Professor Jones ’research report notes that at the time of Hopkins’ death, some newspaper articles did refer to slavery for himself and his family. One told a story about his grandfather pursuing a series of slaves. (Professor Jones noted that his grandfather freed eight slaves in 1778, but kept dozens of people in bondage.)
Another article noted Hopkins ’generous legacy as a“ three-color maid ”who was allegedly granted leave at some point in the past but“ has remained faithfully in his service ever since ”. (Professor Jones found no record of Hopkins freeing his slaves.)
In the 20th century, Professor Jones found that a new story was beginning to emerge based on family recollections and mixed facts.
In 1917, the former director of Hopkins Hospital in an article told the story of Hopkins ’father, Samuel, manipulating his slaves, which appears to have been obtained from interviews with Hopkins’ family members.
In 1929, the university press published a lovely biography of his grandmother, Alice Thom, entitled “Johns Hopkins: The Silhouette”. (Hopkins had no children.) This book repeated the story of Samuel Hopkins, while generally depicting slavery as a “benevolent institution” and slavery as “contented and faithful”. ”Writes Professor Jones.
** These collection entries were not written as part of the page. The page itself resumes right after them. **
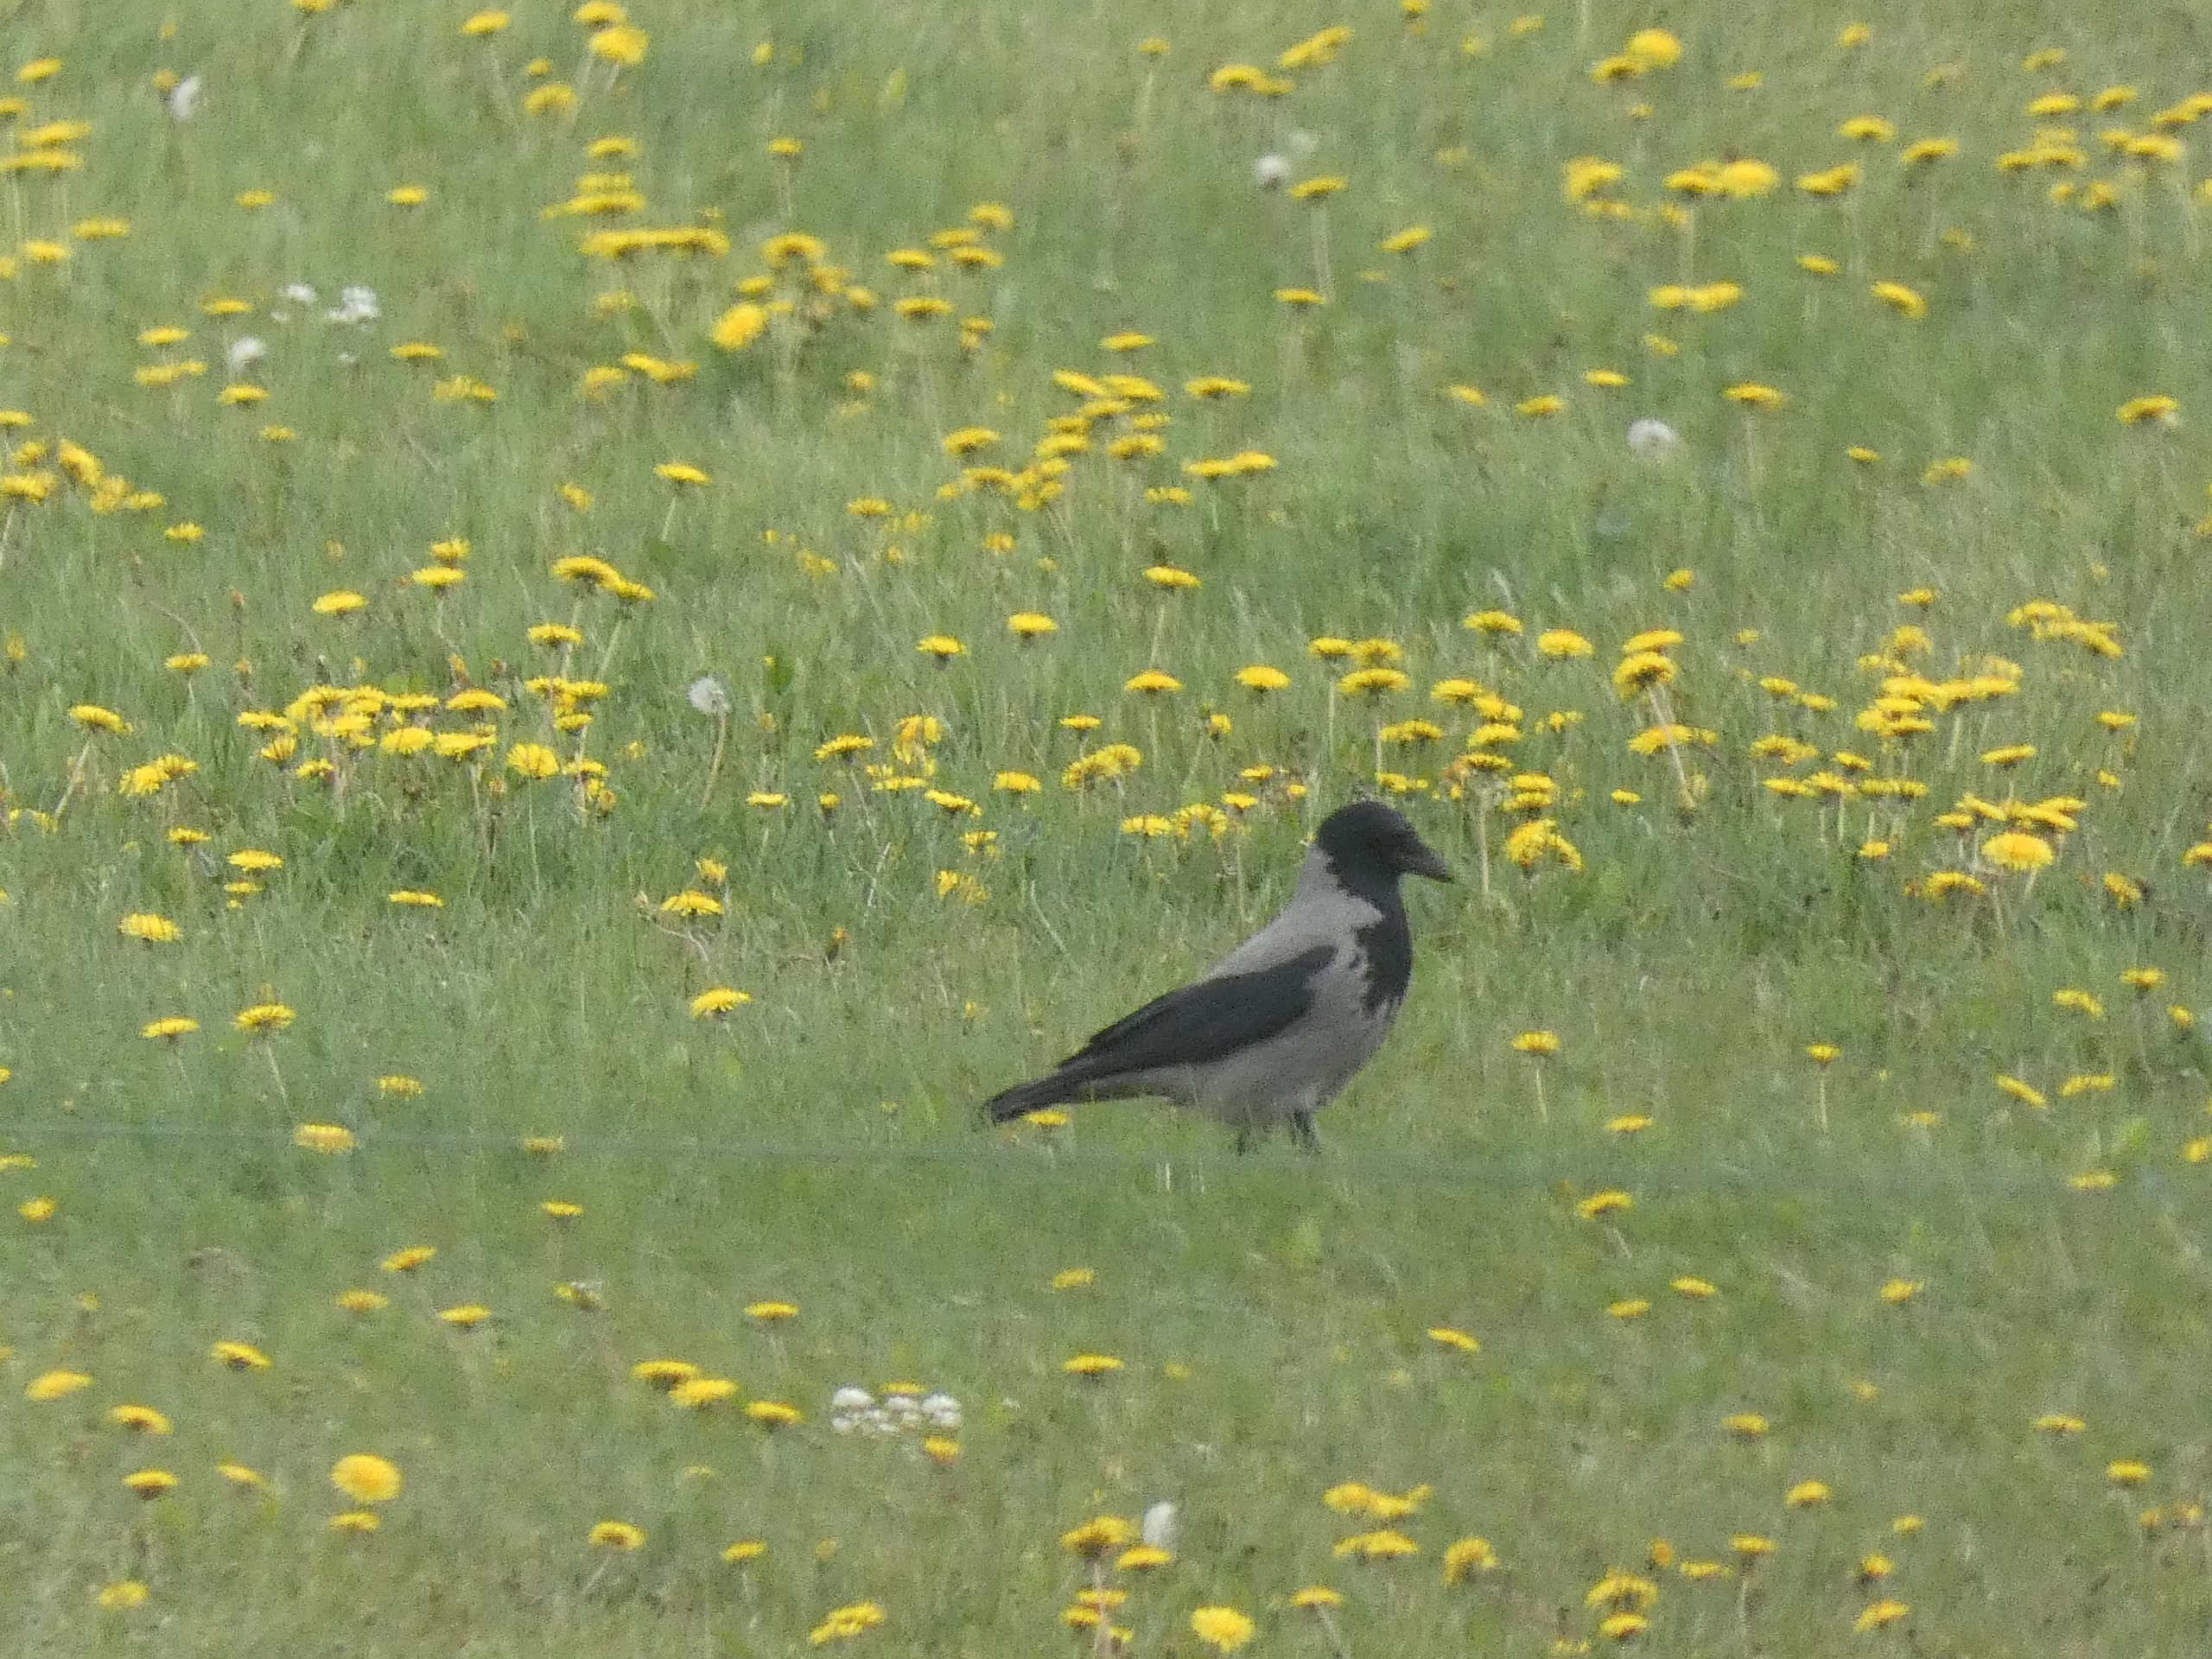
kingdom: Animalia
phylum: Chordata
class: Aves
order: Passeriformes
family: Corvidae
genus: Corvus
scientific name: Corvus cornix
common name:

This story caught on and was often repeated in newspaper articles and books. And the university has reached it, too, Professor Jones said as he told his story.
A 1974 article in alumni magazine repeated this story, as did a 1976 article in American Heritage describing that “the difficult realities of working life suddenly fell on the young man’s shoulder when his father in 1807, following the new Quaker policy, to free all his slaves. “
The story was repeated in 1995 in an article commemorating the 200th anniversary of Hopkins ’birthday, noting his“ fierce abolitionism ”. And it also appears in an article currently on the Hopkins Medical System website: “Who was Johns Hopkins?”
Johns Hopkins ’personal views on slavery, Jones said, require further research. So far, he said he had found no evidence that he had ever supported or supported the abolition, which means, according to his report, “an immediate and unclassifiable end to slavery in the United States”.
He said it would also be important to look at Hopkins ’founding legacy – which envisioned a hospital that – in an unusual way for the time being – treated black patients with black lenses, but in separate wards.
“On your face, this is a complex mixture of benevolence and institutionalization in the post-slavery world, which we call segregation,” he said.
In his letter, university and medical executives called Johns Hopkins ’personal legacy“ complex and controversial ”. More research was needed, they said, before any “definite conclusions” could be drawn about the consequences of his slavery for the institutions he created.
Professor Jones said the broader project he led, called “Hard Histories at Hopkins,” deals with how the past informs controversial issues about the present, such as the university’s controversial plan to create an armed private police force. (The plan was suspended in July following protests against racial justice.)
He considered it important for Black-Baltimoreans to be seen as the central audience for the research. “This is great community writing that lives on a legacy of slavery, racism and inequality,” he said.
The revelations of Johns Hopkins ’slavery could be a reputable blow to the university. But the real “difficult history,” he said, was born of slaves who were listed on census forms even without the dignity of the name.